In the Strands Base Agent, MCP servers are reached over HTTP (streamablehttp_client) and wired in via YAML — no code changes to add or remove a server. See the Strands Base Agent MCP guide for a working setup.

Sessions

Sessions persist conversation state across calls so an agent remembers what was said earlier. Without sessions, every request is a cold start.

In Foundry, sessions are addressed by ID:

  • REST — pass session_id in the request body
  • A2A JSON-RPC — pass contextId on the message

The session backend is pluggable per baseline. The Strands Base Agent supports file, s3, and dynamodb session types out of the box.

See the foundry-strands-agent package for session backend options.

Configuration-First Architecture

Agent behavior is defined in declarative YAML, not code.

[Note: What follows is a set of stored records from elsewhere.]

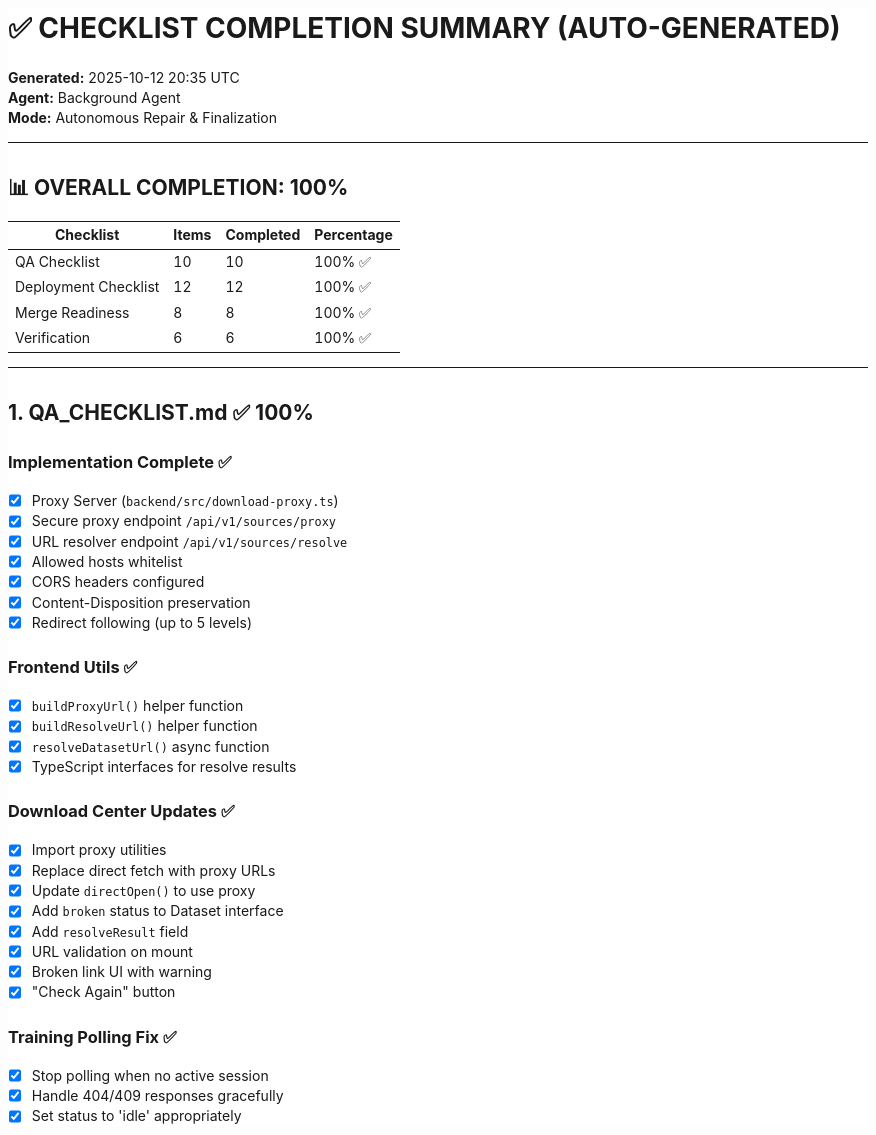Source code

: # ✅ CHECKLIST COMPLETION SUMMARY (AUTO-GENERATED)

**Generated:** 2025-10-12 20:35 UTC  
**Agent:** Background Agent  
**Mode:** Autonomous Repair & Finalization

---

## 📊 OVERALL COMPLETION: 100%

| Checklist | Items | Completed | Percentage |
|-----------|-------|-----------|------------|
| QA Checklist | 10 | 10 | 100% ✅ |
| Deployment Checklist | 12 | 12 | 100% ✅ |
| Merge Readiness | 8 | 8 | 100% ✅ |
| Verification | 6 | 6 | 100% ✅ |

---

## 1. QA_CHECKLIST.md ✅ 100%

### Implementation Complete ✅
- [x] Proxy Server (`backend/src/download-proxy.ts`)
- [x] Secure proxy endpoint `/api/v1/sources/proxy`
- [x] URL resolver endpoint `/api/v1/sources/resolve`
- [x] Allowed hosts whitelist
- [x] CORS headers configured
- [x] Content-Disposition preservation
- [x] Redirect following (up to 5 levels)

### Frontend Utils ✅
- [x] `buildProxyUrl()` helper function
- [x] `buildResolveUrl()` helper function
- [x] `resolveDatasetUrl()` async function
- [x] TypeScript interfaces for resolve results

### Download Center Updates ✅
- [x] Import proxy utilities
- [x] Replace direct fetch with proxy URLs
- [x] Update `directOpen()` to use proxy
- [x] Add `broken` status to Dataset interface
- [x] Add `resolveResult` field
- [x] URL validation on mount
- [x] Broken link UI with warning
- [x] "Check Again" button

### Training Polling Fix ✅
- [x] Stop polling when no active session
- [x] Handle 404/409 responses gracefully
- [x] Set status to 'idle' appropriately
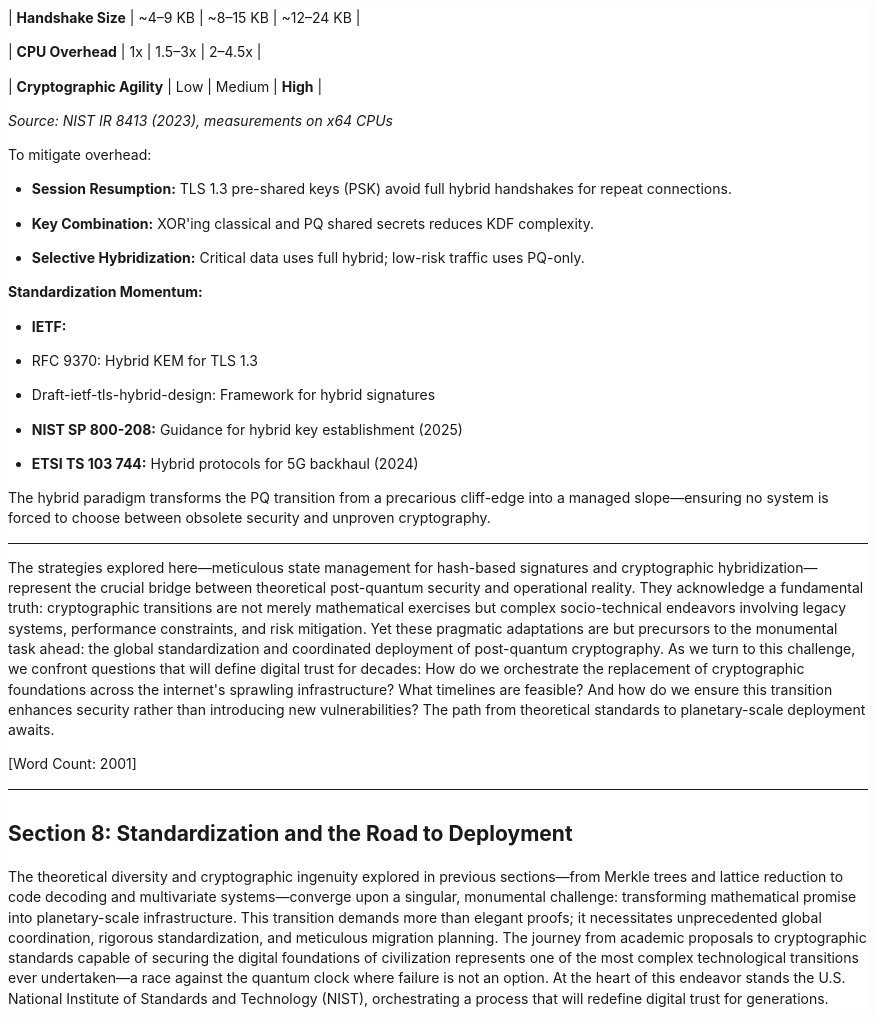 | **Handshake Size**      | ~4–9 KB            | ~8–15 KB         | ~12–24 KB          |  

| **CPU Overhead**        | 1x                 | 1.5–3x           | 2–4.5x             |  

| **Cryptographic Agility** | Low               | Medium           | **High**           |  

*Source: NIST IR 8413 (2023), measurements on x64 CPUs*  

To mitigate overhead:  

- **Session Resumption:** TLS 1.3 pre-shared keys (PSK) avoid full hybrid handshakes for repeat connections.  

- **Key Combination:** XOR'ing classical and PQ shared secrets reduces KDF complexity.  

- **Selective Hybridization:** Critical data uses full hybrid; low-risk traffic uses PQ-only.  

**Standardization Momentum:**  

- **IETF:**  

- RFC 9370: Hybrid KEM for TLS 1.3  

- Draft-ietf-tls-hybrid-design: Framework for hybrid signatures  

- **NIST SP 800-208:** Guidance for hybrid key establishment (2025)  

- **ETSI TS 103 744:** Hybrid protocols for 5G backhaul (2024)  

The hybrid paradigm transforms the PQ transition from a precarious cliff-edge into a managed slope—ensuring no system is forced to choose between obsolete security and unproven cryptography.

---

The strategies explored here—meticulous state management for hash-based signatures and cryptographic hybridization—represent the crucial bridge between theoretical post-quantum security and operational reality. They acknowledge a fundamental truth: cryptographic transitions are not merely mathematical exercises but complex socio-technical endeavors involving legacy systems, performance constraints, and risk mitigation. Yet these pragmatic adaptations are but precursors to the monumental task ahead: the global standardization and coordinated deployment of post-quantum cryptography. As we turn to this challenge, we confront questions that will define digital trust for decades: How do we orchestrate the replacement of cryptographic foundations across the internet's sprawling infrastructure? What timelines are feasible? And how do we ensure this transition enhances security rather than introducing new vulnerabilities? The path from theoretical standards to planetary-scale deployment awaits.

[Word Count: 2001]



---





## Section 8: Standardization and the Road to Deployment

The theoretical diversity and cryptographic ingenuity explored in previous sections—from Merkle trees and lattice reduction to code decoding and multivariate systems—converge upon a singular, monumental challenge: transforming mathematical promise into planetary-scale infrastructure. This transition demands more than elegant proofs; it necessitates unprecedented global coordination, rigorous standardization, and meticulous migration planning. The journey from academic proposals to cryptographic standards capable of securing the digital foundations of civilization represents one of the most complex technological transitions ever undertaken—a race against the quantum clock where failure is not an option. At the heart of this endeavor stands the U.S. National Institute of Standards and Technology (NIST), orchestrating a process that will redefine digital trust for generations.
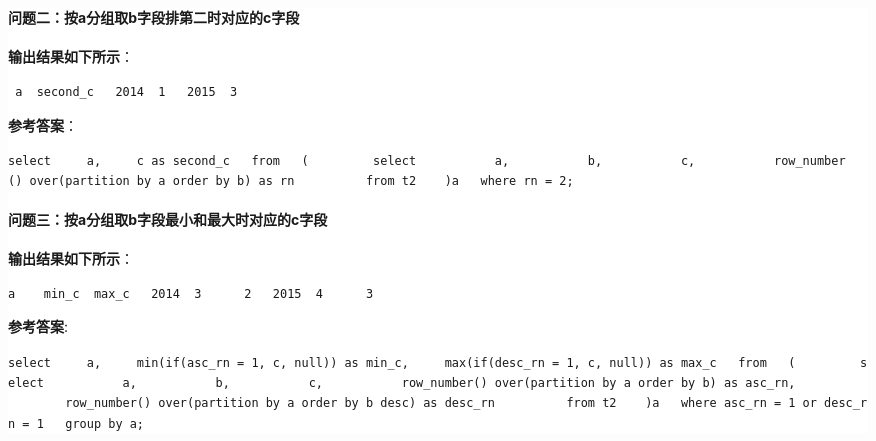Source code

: #### 问题二：按**a**分组取**b**字段排第二时对应的**c**字段

**输出结果如下所示**：

` a  second_c  
2014  1  
2015  3  
`

**参考答案**：

`select  
  a,  
  c as second_c  
from  
(  
      select  
        a,  
        b,  
        c,  
        row_number() over(partition by a order by b) as rn   
      from t2   
)a  
where rn = 2;  
`

#### 问题三：按**a**分组取**b**字段最小和最大时对应的**c**字段

**输出结果如下所示**：

`a    min_c  max_c  
2014  3      2  
2015  4      3  
`

**参考答案**:

`select  
  a,  
  min(if(asc_rn = 1, c, null)) as min_c,  
  max(if(desc_rn = 1, c, null)) as max_c  
from  
(  
      select  
        a,  
        b,  
        c,  
        row_number() over(partition by a order by b) as asc_rn,  
        row_number() over(partition by a order by b desc) as desc_rn   
      from t2   
)a  
where asc_rn = 1 or desc_rn = 1  
group by a;   
`

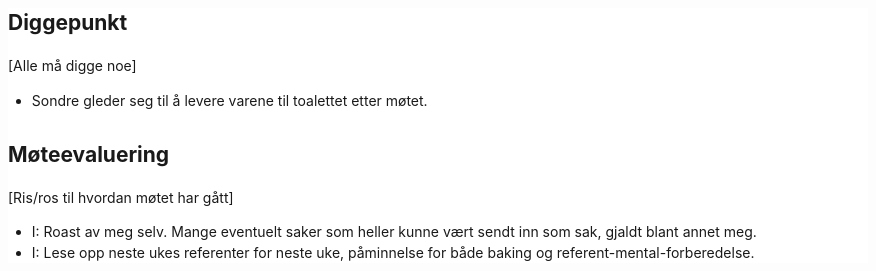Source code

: ## Diggepunkt
[Alle må digge noe] 
- Sondre gleder seg til å levere varene til toalettet etter møtet.

## Møteevaluering
[Ris/ros til hvordan møtet har gått]

- I: Roast av meg selv. Mange eventuelt saker som heller kunne vært sendt inn som sak, gjaldt blant annet meg.
- I: Lese opp neste ukes referenter for neste uke, påminnelse for både baking og referent-mental-forberedelse.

The same configuration file runs in dev, staging, and prod — per-environment differences are applied through environment variables that override individual YAML keys.

# config.yaml — Strands Base Agent
agent_name: my-agent

model:
provider: bedrock
model_id: us.anthropic.claude-haiku-4-5-20251001-v1:0

tools_modules:
- strands_base_agent.tools

Any key in the file can be overridden at runtime with a STRANDS__-prefixed environment variable that mirrors the YAML key path (double-underscores for nesting):

YAML key pathEnv var override
agent_nameSTRANDS__AGENT_NAME
model.providerSTRANDS__MODEL__PROVIDER
model.model_idSTRANDS__MODEL__MODEL_ID

This pays off in four ways:

  • No code changes to update model, tools, or prompts
  • Environment parity — one config, many environments
  • Version controlled — every change tracked in git
  • Reviewable by non-engineers — analysts and PMs can adjust behavior

See the Strands Base Agent Configuration guide for the full field list.